Saved data entries:
== Segment start ==
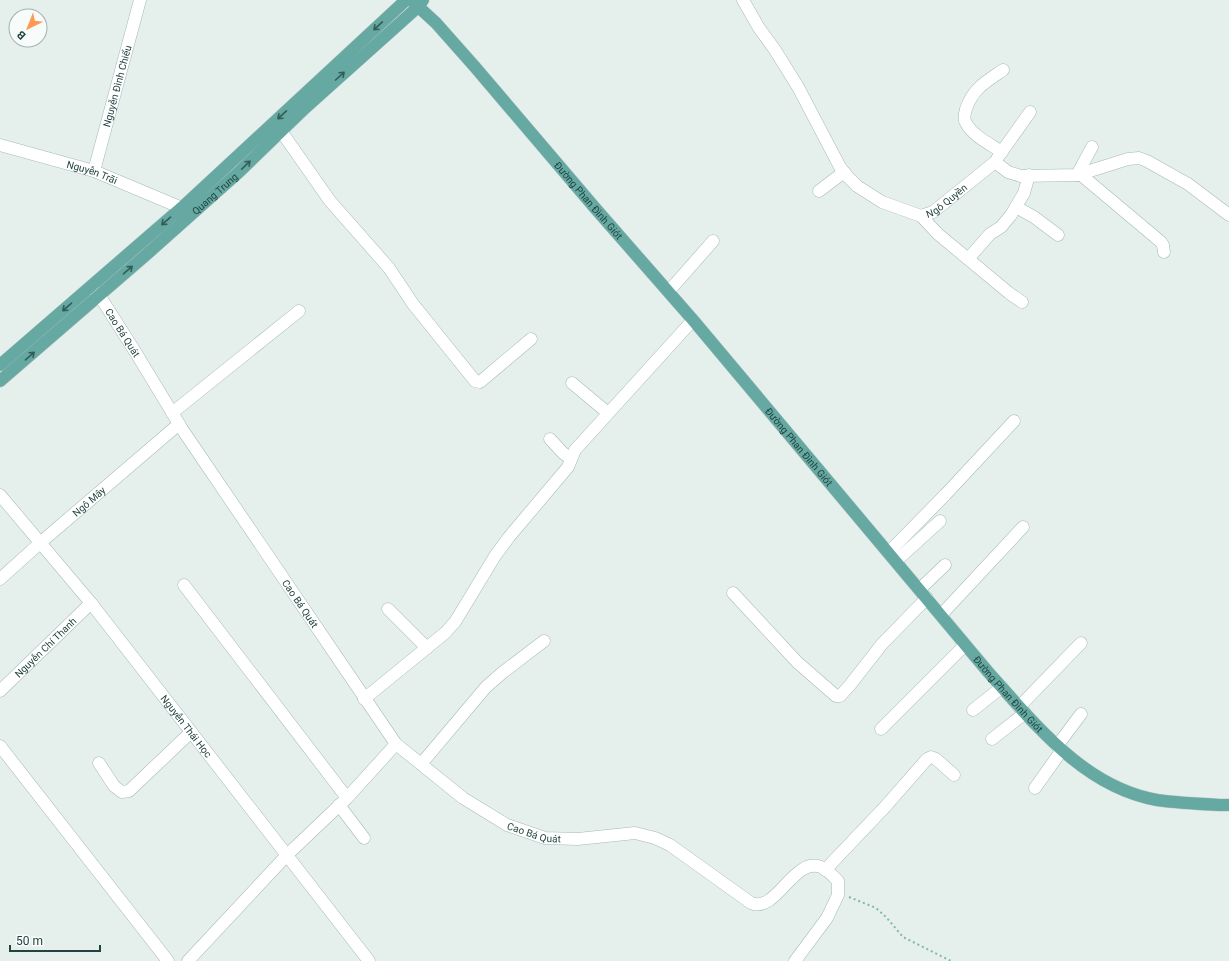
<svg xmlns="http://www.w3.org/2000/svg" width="1229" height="961" font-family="Roboto,sans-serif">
<rect width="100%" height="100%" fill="#e5f0ed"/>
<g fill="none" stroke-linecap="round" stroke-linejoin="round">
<g stroke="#a7b9b6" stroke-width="13">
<g id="minor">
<path id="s1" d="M 743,0 L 759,28 L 775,50 L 798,87 L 840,167 L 848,177 L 857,186 L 882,202 L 921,216 L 933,212 L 995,162 L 1008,172 L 1021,176 L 1077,175 L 1128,159 L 1139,158 L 1147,161 L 1188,184 L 1229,215"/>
<path d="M 281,131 L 330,201 L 389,268 L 413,304 L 475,381 L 480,382 L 531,339"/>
<path id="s2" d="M 0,145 L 94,171 L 182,208"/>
<path d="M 1002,152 C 990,144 973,136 966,123 C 963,119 965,113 966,109 C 973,88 987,81 1003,70"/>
<path d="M 998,157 L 1030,112"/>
<path id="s3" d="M 94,171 L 140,0"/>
<path d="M 1080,174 L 1161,242 L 1163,245 L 1164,252"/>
<path d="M 1077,175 L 1092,147"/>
<path d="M 819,191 L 844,172"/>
<path d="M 1016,207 L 1034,217 L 1058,235"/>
<path d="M 921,216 L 938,234 L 1009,293 L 1022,302"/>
<path d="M 968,259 L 990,234 L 1001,227 L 1011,215 L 1024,193 L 1029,175"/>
<path id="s4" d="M 93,289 L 99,295 L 136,353 L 182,429 L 396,744 L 463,798 L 507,825 L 545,838 L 578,839 L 635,833 L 655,838 L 670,845 L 751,903 C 776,914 794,856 821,867 C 828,870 833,876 838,881 L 838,895 L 827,918 L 795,961"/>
<path d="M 669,291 L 713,241"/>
<path d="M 572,383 L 608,413"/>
<path d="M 172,413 L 299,311"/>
<path d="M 550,439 L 563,453 L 571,459"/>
<path id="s5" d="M 0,495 L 91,603 L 369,961"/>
<path d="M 889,552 L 945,495 L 1014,421"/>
<path d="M 896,561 L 940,521"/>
<path id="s6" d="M 0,579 L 40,543 L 179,424"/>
<path d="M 184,585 L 347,798"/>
<path d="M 920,589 L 945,565"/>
<path d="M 733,593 L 797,662 L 836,696 L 840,696 L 850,685 L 882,644 L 927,598"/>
<path d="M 388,609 L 427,648"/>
<path d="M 941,615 L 1023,527"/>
<path id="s7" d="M 0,691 L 91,603"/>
<path d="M 364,699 L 445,633 L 455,622 L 495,556 L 509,537 L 568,467 L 575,450 L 693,320"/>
<path d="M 1019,707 L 1081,643"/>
<path d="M 973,710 L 1002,687"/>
<path d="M 881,729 L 965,645"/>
<path d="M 992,739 L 1025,713"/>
<path d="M 0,746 L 168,961"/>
<path d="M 1057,746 L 1081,714"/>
<path d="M 99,763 L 114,786 L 122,792 L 129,791 L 191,732"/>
<path d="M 421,764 L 486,687 L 502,673 L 544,641"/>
<path d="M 1035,788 L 1062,750"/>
<path d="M 339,805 L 364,838"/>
<path d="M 825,870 L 884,808 L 927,759 L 931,757 L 936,759 L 954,775"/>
<path d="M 188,961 L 287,855 L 347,798 L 396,744"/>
</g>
</g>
<g stroke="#c1cbca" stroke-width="13">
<g id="major">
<path id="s8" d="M 411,0 L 436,23 L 475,67 L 595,208 L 693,320 L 989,673 C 1036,725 1084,787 1157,800 C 1178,803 1200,804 1221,805 L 1229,805"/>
<path d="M 0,365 L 187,203 L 406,0"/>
<path id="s9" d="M 0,381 L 147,254 L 239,172 L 304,109 L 419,6 L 423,0"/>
</g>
</g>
<path stroke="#83b6ae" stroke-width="2" stroke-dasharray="2 3" stroke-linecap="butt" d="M 849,897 L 876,908 L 886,917 L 903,937 L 951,961"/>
<use href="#minor" stroke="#fff" stroke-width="12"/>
<use href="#major" stroke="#66a9a2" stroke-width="12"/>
</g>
<defs><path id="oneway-shaft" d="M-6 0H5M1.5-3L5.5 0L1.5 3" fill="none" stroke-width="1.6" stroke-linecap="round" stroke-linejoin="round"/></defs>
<g stroke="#335d58">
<use href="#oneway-shaft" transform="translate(378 26) rotate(137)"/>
<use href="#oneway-shaft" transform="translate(340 76) rotate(-42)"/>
<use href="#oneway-shaft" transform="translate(282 115) rotate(137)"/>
<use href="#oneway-shaft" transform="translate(246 165) rotate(-44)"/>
<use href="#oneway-shaft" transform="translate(166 221) rotate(139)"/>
<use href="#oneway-shaft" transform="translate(128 270) rotate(-41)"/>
<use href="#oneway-shaft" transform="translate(67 307) rotate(139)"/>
<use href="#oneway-shaft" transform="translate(30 356) rotate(-41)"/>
</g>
<g text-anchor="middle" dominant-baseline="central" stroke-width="3" stroke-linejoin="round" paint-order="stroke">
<g font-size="10" fill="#224440" stroke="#f7fbfa">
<text stroke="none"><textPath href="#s3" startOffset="88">Nguyễn Đình Chiểu</textPath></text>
<text stroke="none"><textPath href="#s2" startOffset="96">Nguyễn Trãi</textPath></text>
<text stroke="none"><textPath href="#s9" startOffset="285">Quang Trung</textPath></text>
<text stroke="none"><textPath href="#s1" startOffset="320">Ngô Quyền</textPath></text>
<text stroke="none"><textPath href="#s8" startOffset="268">Đường Phan Đình Giót</textPath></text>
<text stroke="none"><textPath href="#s4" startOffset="53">Cao Bá Quát</textPath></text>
<text stroke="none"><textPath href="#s8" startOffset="592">Đường Phan Đình Giót</textPath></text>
<text stroke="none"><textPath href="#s6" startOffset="118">Ngô Mây</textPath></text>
<text stroke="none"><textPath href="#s4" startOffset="377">Cao Bá Quát</textPath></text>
<text stroke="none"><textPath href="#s7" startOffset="63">Nguyễn Chí Thanh</textPath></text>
<text stroke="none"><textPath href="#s8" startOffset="916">Đường Phan Đình Giót</textPath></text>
<text stroke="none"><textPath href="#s5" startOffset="297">Nguyễn Thái Học</textPath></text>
<text stroke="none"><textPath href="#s4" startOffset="713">Cao Bá Quát</textPath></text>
</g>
</g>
<g transform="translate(28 28) rotate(223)"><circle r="19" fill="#f7fbfa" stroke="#a2b2b0"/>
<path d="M0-3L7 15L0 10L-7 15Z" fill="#ff9954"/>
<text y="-6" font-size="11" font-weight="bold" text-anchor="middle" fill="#224440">B</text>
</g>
<path d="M10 945v6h90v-6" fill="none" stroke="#224440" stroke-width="2"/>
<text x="16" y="945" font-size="12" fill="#224440" stroke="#f7fbfa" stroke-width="3" paint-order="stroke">50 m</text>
</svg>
== Segment end ==
| What you are asked to do |
Restate each entry word for word; pictures stay out of the copy.

| Exercise output |
<svg xmlns="http://www.w3.org/2000/svg" width="1229" height="961" font-family="Roboto,sans-serif">
<rect width="100%" height="100%" fill="#e5f0ed"/>
<g fill="none" stroke-linecap="round" stroke-linejoin="round">
<g stroke="#a7b9b6" stroke-width="13">
<g id="minor">
<path id="s1" d="M 743,0 L 759,28 L 775,50 L 798,87 L 840,167 L 848,177 L 857,186 L 882,202 L 921,216 L 933,212 L 995,162 L 1008,172 L 1021,176 L 1077,175 L 1128,159 L 1139,158 L 1147,161 L 1188,184 L 1229,215"/>
<path d="M 281,131 L 330,201 L 389,268 L 413,304 L 475,381 L 480,382 L 531,339"/>
<path id="s2" d="M 0,145 L 94,171 L 182,208"/>
<path d="M 1002,152 C 990,144 973,136 966,123 C 963,119 965,113 966,109 C 973,88 987,81 1003,70"/>
<path d="M 998,157 L 1030,112"/>
<path id="s3" d="M 94,171 L 140,0"/>
<path d="M 1080,174 L 1161,242 L 1163,245 L 1164,252"/>
<path d="M 1077,175 L 1092,147"/>
<path d="M 819,191 L 844,172"/>
<path d="M 1016,207 L 1034,217 L 1058,235"/>
<path d="M 921,216 L 938,234 L 1009,293 L 1022,302"/>
<path d="M 968,259 L 990,234 L 1001,227 L 1011,215 L 1024,193 L 1029,175"/>
<path id="s4" d="M 93,289 L 99,295 L 136,353 L 182,429 L 396,744 L 463,798 L 507,825 L 545,838 L 578,839 L 635,833 L 655,838 L 670,845 L 751,903 C 776,914 794,856 821,867 C 828,870 833,876 838,881 L 838,895 L 827,918 L 795,961"/>
<path d="M 669,291 L 713,241"/>
<path d="M 572,383 L 608,413"/>
<path d="M 172,413 L 299,311"/>
<path d="M 550,439 L 563,453 L 571,459"/>
<path id="s5" d="M 0,495 L 91,603 L 369,961"/>
<path d="M 889,552 L 945,495 L 1014,421"/>
<path d="M 896,561 L 940,521"/>
<path id="s6" d="M 0,579 L 40,543 L 179,424"/>
<path d="M 184,585 L 347,798"/>
<path d="M 920,589 L 945,565"/>
<path d="M 733,593 L 797,662 L 836,696 L 840,696 L 850,685 L 882,644 L 927,598"/>
<path d="M 388,609 L 427,648"/>
<path d="M 941,615 L 1023,527"/>
<path id="s7" d="M 0,691 L 91,603"/>
<path d="M 364,699 L 445,633 L 455,622 L 495,556 L 509,537 L 568,467 L 575,450 L 693,320"/>
<path d="M 1019,707 L 1081,643"/>
<path d="M 973,710 L 1002,687"/>
<path d="M 881,729 L 965,645"/>
<path d="M 992,739 L 1025,713"/>
<path d="M 0,746 L 168,961"/>
<path d="M 1057,746 L 1081,714"/>
<path d="M 99,763 L 114,786 L 122,792 L 129,791 L 191,732"/>
<path d="M 421,764 L 486,687 L 502,673 L 544,641"/>
<path d="M 1035,788 L 1062,750"/>
<path d="M 339,805 L 364,838"/>
<path d="M 825,870 L 884,808 L 927,759 L 931,757 L 936,759 L 954,775"/>
<path d="M 188,961 L 287,855 L 347,798 L 396,744"/>
</g>
</g>
<g stroke="#c1cbca" stroke-width="13">
<g id="major">
<path id="s8" d="M 411,0 L 436,23 L 475,67 L 595,208 L 693,320 L 989,673 C 1036,725 1084,787 1157,800 C 1178,803 1200,804 1221,805 L 1229,805"/>
<path d="M 0,365 L 187,203 L 406,0"/>
<path id="s9" d="M 0,381 L 147,254 L 239,172 L 304,109 L 419,6 L 423,0"/>
</g>
</g>
<path stroke="#83b6ae" stroke-width="2" stroke-dasharray="2 3" stroke-linecap="butt" d="M 849,897 L 876,908 L 886,917 L 903,937 L 951,961"/>
<use href="#minor" stroke="#fff" stroke-width="12"/>
<use href="#major" stroke="#66a9a2" stroke-width="12"/>
</g>
<defs><path id="oneway-shaft" d="M-6 0H5M1.5-3L5.5 0L1.5 3" fill="none" stroke-width="1.6" stroke-linecap="round" stroke-linejoin="round"/></defs>
<g stroke="#335d58">
<use href="#oneway-shaft" transform="translate(378 26) rotate(137)"/>
<use href="#oneway-shaft" transform="translate(340 76) rotate(-42)"/>
<use href="#oneway-shaft" transform="translate(282 115) rotate(137)"/>
<use href="#oneway-shaft" transform="translate(246 165) rotate(-44)"/>
<use href="#oneway-shaft" transform="translate(166 221) rotate(139)"/>
<use href="#oneway-shaft" transform="translate(128 270) rotate(-41)"/>
<use href="#oneway-shaft" transform="translate(67 307) rotate(139)"/>
<use href="#oneway-shaft" transform="translate(30 356) rotate(-41)"/>
</g>
<g text-anchor="middle" dominant-baseline="central" stroke-width="3" stroke-linejoin="round" paint-order="stroke">
<g font-size="10" fill="#224440" stroke="#f7fbfa">
<text stroke="none"><textPath href="#s3" startOffset="88">Nguyễn Đình Chiểu</textPath></text>
<text stroke="none"><textPath href="#s2" startOffset="96">Nguyễn Trãi</textPath></text>
<text stroke="none"><textPath href="#s9" startOffset="285">Quang Trung</textPath></text>
<text stroke="none"><textPath href="#s1" startOffset="320">Ngô Quyền</textPath></text>
<text stroke="none"><textPath href="#s8" startOffset="268">Đường Phan Đình Giót</textPath></text>
<text stroke="none"><textPath href="#s4" startOffset="53">Cao Bá Quát</textPath></text>
<text stroke="none"><textPath href="#s8" startOffset="592">Đường Phan Đình Giót</textPath></text>
<text stroke="none"><textPath href="#s6" startOffset="118">Ngô Mây</textPath></text>
<text stroke="none"><textPath href="#s4" startOffset="377">Cao Bá Quát</textPath></text>
<text stroke="none"><textPath href="#s7" startOffset="63">Nguyễn Chí Thanh</textPath></text>
<text stroke="none"><textPath href="#s8" startOffset="916">Đường Phan Đình Giót</textPath></text>
<text stroke="none"><textPath href="#s5" startOffset="297">Nguyễn Thái Học</textPath></text>
<text stroke="none"><textPath href="#s4" startOffset="713">Cao Bá Quát</textPath></text>
</g>
</g>
<g transform="translate(28 28) rotate(223)"><circle r="19" fill="#f7fbfa" stroke="#a2b2b0"/>
<path d="M0-3L7 15L0 10L-7 15Z" fill="#ff9954"/>
<text y="-6" font-size="11" font-weight="bold" text-anchor="middle" fill="#224440">B</text>
</g>
<path d="M10 945v6h90v-6" fill="none" stroke="#224440" stroke-width="2"/>
<text x="16" y="945" font-size="12" fill="#224440" stroke="#f7fbfa" stroke-width="3" paint-order="stroke">50 m</text>
</svg>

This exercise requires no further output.